A first example of the system according to the present disclosure provides a system for implementing a method of Completely Automated. Public Turing test to tell Computers and Humans Apart (CAPTCHA), comprising: a voice CAPTCHA module configured to record a speech spoken by a user; and a voice biometric service (VBS) configured to: i) determine whether a voiceprint matching the user's speech exists, and ii) if a voiceprint matching the user's speech exists, verifying the user as a human user.
In a second example of the system modifying the first example of the system, the VBS is configured to generate a unique voiceprint for the user based on the user's speech if a voiceprint matching the user's speech does not exist.
In a third example of the system modifying the first example of the system, if a voiceprint matching the user's speech does not exist, the VBS is configured to determine whether the user's speech is at least one of a synthetically generated speech and a previously recorded audio being played back.
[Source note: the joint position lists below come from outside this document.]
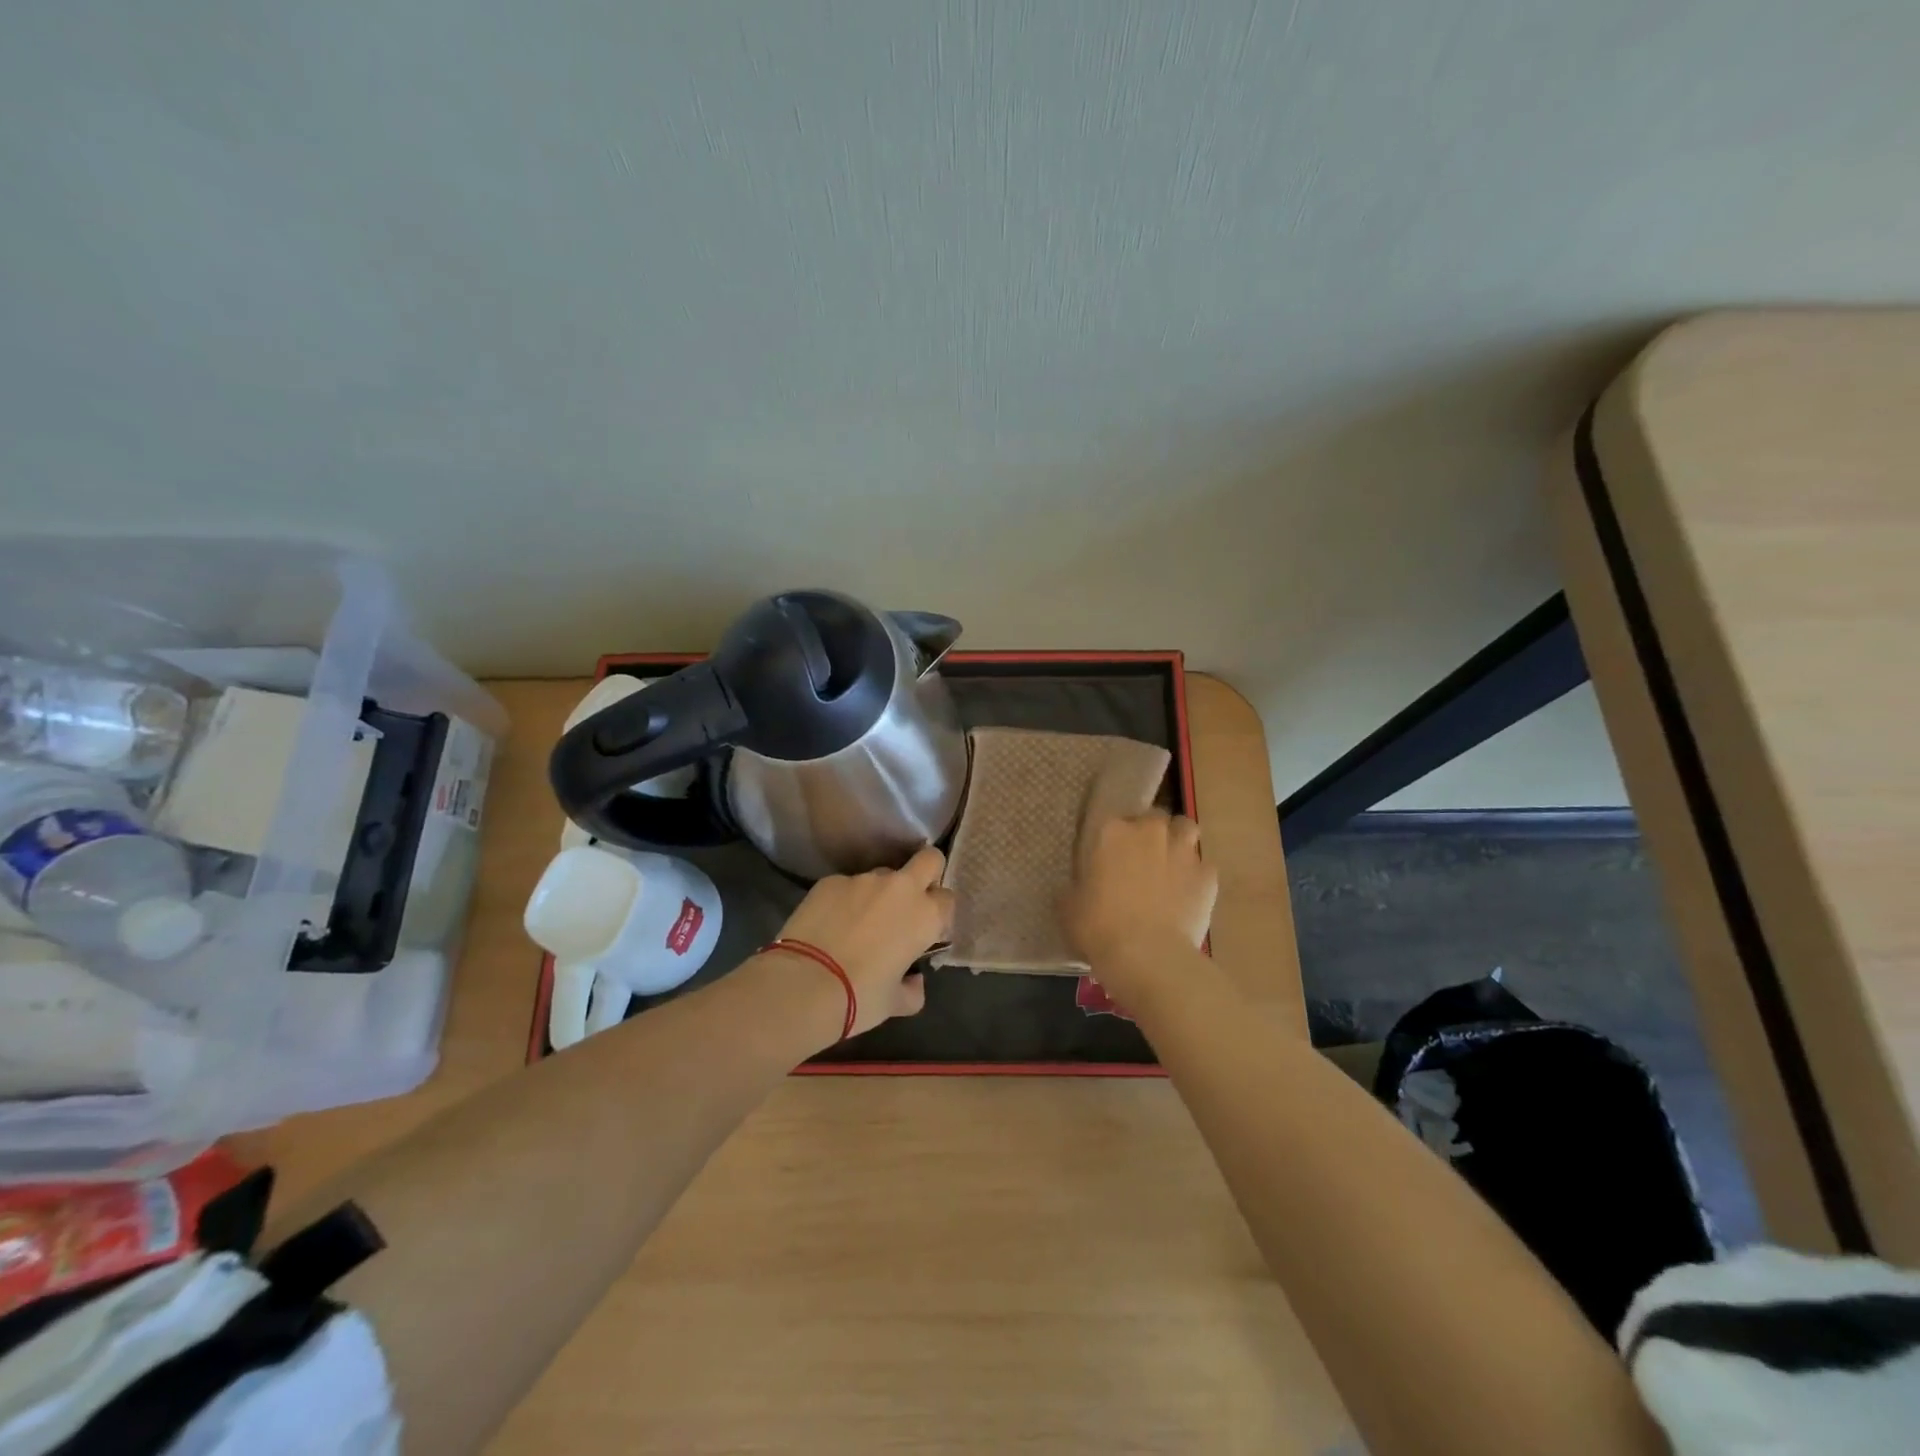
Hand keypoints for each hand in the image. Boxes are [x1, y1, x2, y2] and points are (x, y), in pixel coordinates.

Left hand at [769, 844, 955, 1036]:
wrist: (803, 986)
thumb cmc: (860, 997)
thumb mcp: (895, 1004)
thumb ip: (913, 990)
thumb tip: (914, 982)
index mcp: (925, 916)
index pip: (947, 899)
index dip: (938, 913)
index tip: (926, 930)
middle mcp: (900, 888)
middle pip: (928, 859)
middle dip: (926, 872)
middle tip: (910, 901)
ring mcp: (863, 879)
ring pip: (882, 875)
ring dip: (879, 892)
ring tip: (858, 922)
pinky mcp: (831, 880)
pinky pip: (846, 886)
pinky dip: (844, 900)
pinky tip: (829, 924)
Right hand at [1060, 813, 1217, 1000]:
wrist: (1148, 956)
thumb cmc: (1099, 927)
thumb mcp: (1069, 906)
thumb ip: (1073, 888)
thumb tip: (1075, 887)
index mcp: (1112, 831)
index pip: (1112, 816)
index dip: (1113, 835)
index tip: (1108, 853)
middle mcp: (1150, 831)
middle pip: (1153, 817)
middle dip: (1149, 832)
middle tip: (1140, 858)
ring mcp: (1183, 851)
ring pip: (1186, 829)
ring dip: (1178, 841)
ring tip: (1170, 865)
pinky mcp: (1208, 876)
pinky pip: (1203, 867)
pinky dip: (1196, 876)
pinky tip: (1187, 896)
In a fourth example of the system modifying the first example of the system, the voice CAPTCHA module is configured to present a login screen to the user; and the VBS is configured to determine whether the voiceprint matching the user's speech exists after the user has logged in.
In a fifth example of the system modifying the second example of the system, the voice CAPTCHA module is configured to present a login screen to the user; and the VBS is configured to determine whether the voiceprint matching the user's speech exists after the user has logged in.
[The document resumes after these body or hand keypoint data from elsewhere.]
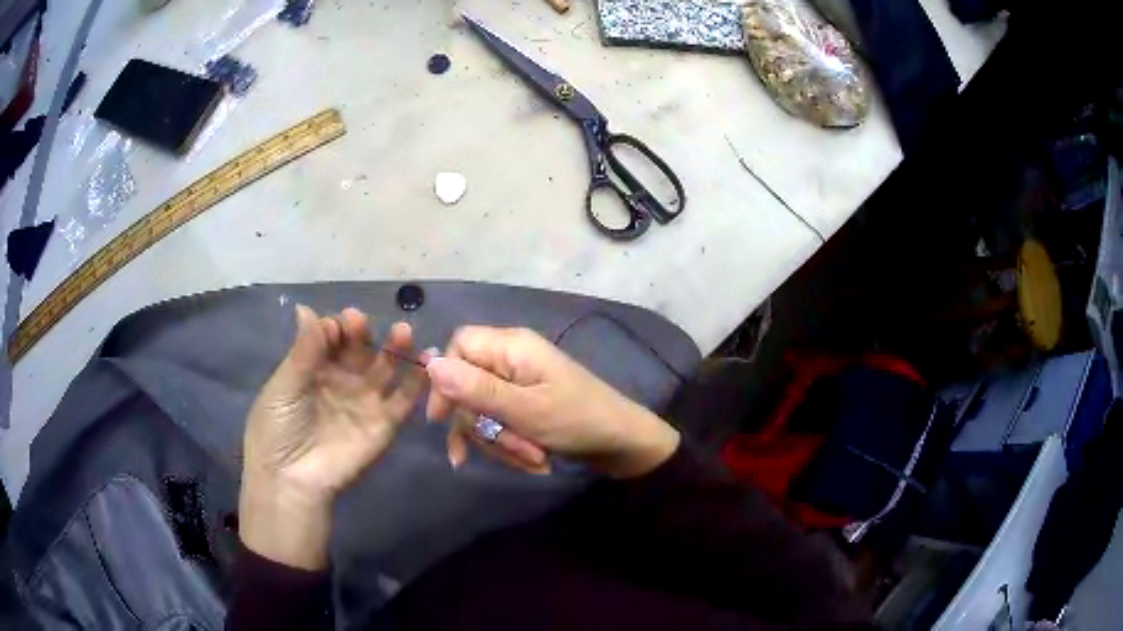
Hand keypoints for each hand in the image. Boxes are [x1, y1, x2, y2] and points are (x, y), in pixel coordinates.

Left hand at [239, 305, 425, 568]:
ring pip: (385, 367)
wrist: (292, 479)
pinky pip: (405, 398)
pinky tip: (428, 358)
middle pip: (359, 348)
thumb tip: (306, 307)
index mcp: (314, 369)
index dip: (336, 327)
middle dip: (362, 332)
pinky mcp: (384, 424)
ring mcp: (365, 401)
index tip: (337, 324)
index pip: (332, 337)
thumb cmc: (278, 429)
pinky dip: (419, 379)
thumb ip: (303, 350)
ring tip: (402, 332)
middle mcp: (342, 380)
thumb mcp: (284, 385)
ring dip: (395, 347)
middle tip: (361, 323)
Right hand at [425, 326, 679, 477]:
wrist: (623, 443)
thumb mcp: (524, 410)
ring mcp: (520, 383)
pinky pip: (501, 422)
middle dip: (484, 425)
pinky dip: (512, 444)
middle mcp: (512, 358)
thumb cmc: (577, 421)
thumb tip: (429, 363)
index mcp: (512, 346)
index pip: (458, 346)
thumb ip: (475, 389)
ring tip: (533, 459)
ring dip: (501, 441)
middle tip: (511, 449)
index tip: (442, 417)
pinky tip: (532, 461)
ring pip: (483, 410)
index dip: (444, 379)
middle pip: (468, 385)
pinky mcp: (527, 404)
In a sixth example of the system modifying the third example of the system, the voice CAPTCHA module is configured to enable the user to perform a guest checkout without logging into the voice CAPTCHA module.
In a seventh example of the system modifying the sixth example of the system, the VBS is configured to compare previously used voiceprints to the user's speech.
In an eighth example of the system modifying the second example of the system, if a voiceprint matching the user's speech does not exist, the VBS is configured to determine whether the user's speech is at least one of a synthetically generated speech and a previously recorded audio being played back.
In a ninth example of the system modifying the eighth example of the system, if the user's speech is not one of a synthetically generated speech and a previously recorded audio being played back, the VBS is configured to determine the user's speech to be a unique and authentic human voice.
In a tenth example of the system modifying the ninth example of the system, the VBS is configured to generate the unique voiceprint for the user after determining the user's speech is a unique and authentic human voice.